Explorer le contenu
**a)** Répondez à ces questions sur le texte sur la révolution numérique :
(i) Qu'est-ce qui serait une mauvaise tentation ?
(ii) Entre quels deux groupes cette révolution crée-t-elle une tension ?
(iii) Par qui les plus grandes murailles finissent-elles toujours par être traversées ?
**b)** Reproduisez sans rien changer le passage du texte sur la révolution numérique qui commence aux mots « La révolution numérique » et s'arrête après les mots « de douloureuses conséquences. ».
== Extrait choisi
Mais le bouleversement provoqué par cette révolution est aussi source d’inquiétudes légitimes : remise en cause de nos modèles sociaux, risque de nouvelles fractures, bouleversement de secteurs d’activités entiers, nouveaux défis de sécurité et de protection de la vie privée… Parce qu’elle touche l’ensemble des aspects de notre vie et de l’économie, cette révolution provoque une tension entre ceux qui y voient majoritairement des opportunités à saisir et ceux qui s’inquiètent avant tout des conséquences potentielles. Il existe ainsi une aspiration sociale forte à mettre les armes du numérique au service de l’intérêt général, avec pour objectif qu’il apporte des bénéfices concrets à tous.
La révolution numérique nécessite donc d’être accompagnée. Une mauvaise tentation serait pourtant d’ériger des murailles de Chine de réglementations, ou de lois sectorielles trop spécifiques. Cette approche rencontrerait nécessairement ses limites dans une économie en mouvement : les plus grandes murailles finissent toujours par être traversées par des barbares, avec bien souvent de douloureuses conséquences.
====
== Jeu de données
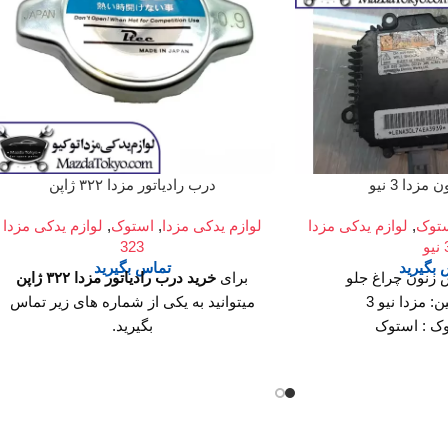
زدا 3 نیو
درب رادیاتور مزدا ۳۲۲ ژاپن
توک
,
لوازم یدکی مزدا
لوازم یدکی مزدا
,
استوک
,
لوازم یدکی مزدا
یو
323
بگیرید
تماس بگیرید
نس زنون چراغ جلو
برای
خرید درب رادیاتور مزدا ۳۲۲ ژاپن
: مزدا نیو 3
میتوانید به یکی از شماره های زیر تماس
وک : استوک
بگیرید.
ازم و قطعات بدنه
فروشگاه ما
ساعت کار فروشگاه
محصولات استوک در
روزهای رسمی ساعت 9 الی 19 پنجشنبه
دا توکیو
دارای ضمانت
ها ساعت 9 الی 14 شماره تماس ما : تلفن
لا می باشد
02136617441 موبایل ۰۹۱۲۶۸۸۶۰۹۳
ز قیمت تماس بگیرید.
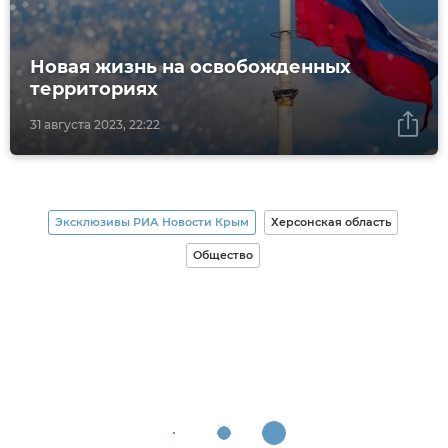
Новая жизнь на освобожденных
территориях
31 августа 2023, 22:22
Эксклюзивы РИА Новости Крым
Херсонская область
Общество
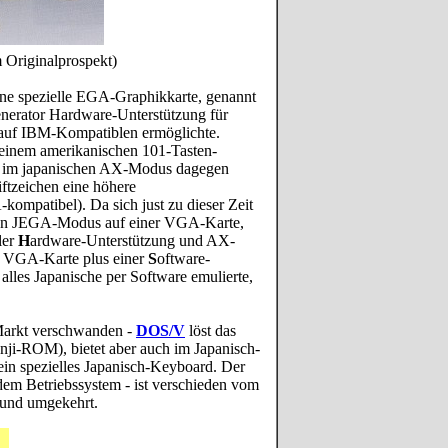
Originalprospekt)
ne spezielle EGA-Graphikkarte, genannt
nerator Hardware-Unterstützung für
 auf IBM-Kompatiblen ermöglichte.
 einem amerikanischen 101-Tasten-
, im japanischen AX-Modus dagegen
iftzeichen eine höhere
mpatibel). Da sich just zu dieser Zeit
chen JEGA-Modus auf einer VGA-Karte,
ler
H
ardware-Unterstützung und AX-
en VGA-Karte plus einer
S
oftware-
alles Japanische per Software emulierte,
Markt verschwanden -
DOS/V
löst das
ji-ROM), bietet aber auch im Japanisch-
n spezielles Japanisch-Keyboard. Der
em Betriebssystem - ist verschieden vom
und umgekehrt.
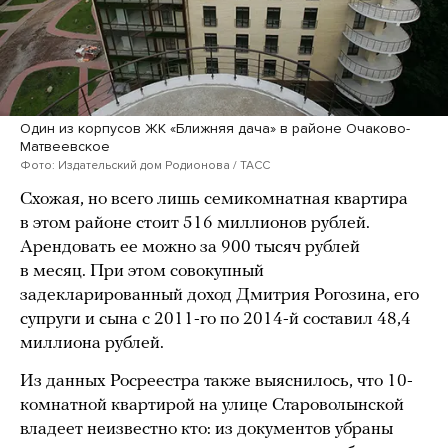
Один из корпусов ЖК «Ближняя дача» в районе Очаково-
Матвеевское
Фото: Издательский дом Родионова / ТАСС
Схожая, но всего лишь семикомнатная квартира
в этом районе стоит 516 миллионов рублей.
Арендовать ее можно за 900 тысяч рублей
в месяц. При этом совокупный
задекларированный доход Дмитрия Рогозина, его
супруги и сына с 2011-го по 2014-й составил 48,4
миллиона рублей.
Из данных Росреестра также выяснилось, что 10-
комнатной квартирой на улице Староволынской
владеет неизвестно кто: из документов убраны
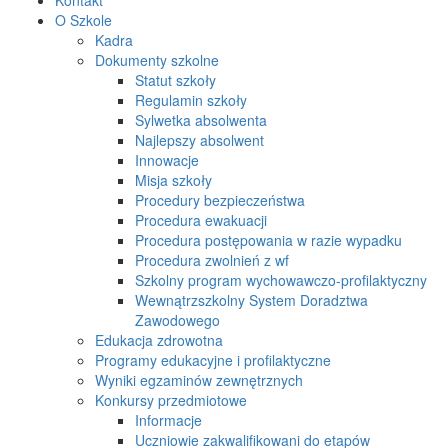
O Szkole
Kadra
Dokumenty szkolne
Statut szkoły
Regulamin szkoły
Sylwetka absolwenta
Najlepszy absolwent
Innowacje
Misja szkoły
Procedury bezpieczeństwa
Procedura ewakuacji
Procedura postępowania w razie wypadku
Procedura zwolnień z wf
Szkolny program wychowawczo-profilaktyczny
Wewnątrzszkolny System Doradztwa
Zawodowego
Edukacja zdrowotna
Programy edukacyjne i profilaktyczne
Wyniki egzaminów zewnętrznych
Konkursy przedmiotowe
Informacje
Uczniowie zakwalifikowani do etapów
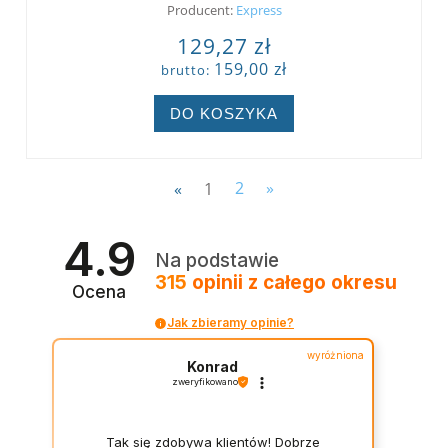
Producent:
Express
129,27 zł
159,00 zł
brutto:
DO KOSZYKA
«
1
2
»
4.9
Na podstawie
315
opinii
z całego okresu
Ocena
Jak zbieramy opinie?
wyróżniona
Konrad
zweryfikowano
Tak się zdobywa klientów! Dobrze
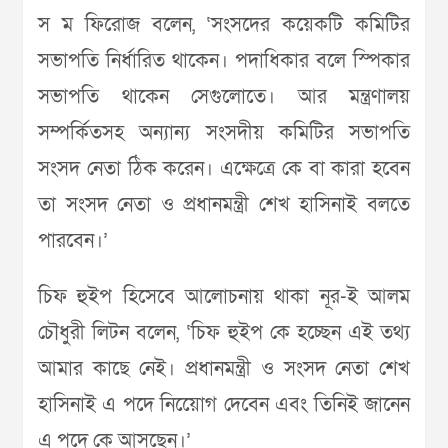
স ম ফিরোজ বলেন, ‘সংসদের কয়েকটি কমিটির
সভাপতি নির্ধারিত থাকেন। পদাধিকার বলে স্পিকার
সভাপতি থাকেন সেগুলোতে। আর মন্ত্রণালয়
সম্পর্কিতসহ অন্যান্য সংসদীয় কমিটির সভাপতি
সংসদ নেতা ঠিক করেন। এক্ষেত্রে কে বা কারা হবেন
তা সংসদ নেতা ও প্রধানমন্ত্রী শেখ হাসিনাই বলতে
পারবেন।’
চিফ হুইপ হিসেবে আলোচনায় থাকা নূর-ই আলম
চৌধুরী লিটন বলেন, ‘চিফ হুইপ কে হচ্ছেন এই তথ্য
আমার কাছে নেই। প্রধানমন্ত্রী ও সংসদ নেতা শেখ
হাসিনাই এ পদে নিয়েোগ দেবেন এবং তিনিই জানেন
এ পদে কে আসছেন।’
====
Les réponses
**a)**
(i) Ériger des murailles de Chine de réglementations, ou de lois sectorielles trop spécifiques.
(ii) Ceux qui y voient majoritairement des opportunités à saisir et ceux qui s'inquiètent avant tout des conséquences potentielles.
(iii) Par des barbares.

**b)**
La révolution numérique nécessite donc d’être accompagnée. Une mauvaise tentation serait pourtant d’ériger des murailles de Chine de réglementations, ou de lois sectorielles trop spécifiques. Cette approche rencontrerait nécessairement ses limites dans une économie en mouvement : les plus grandes murailles finissent toujours par être traversées par des barbares, avec bien souvent de douloureuses conséquences.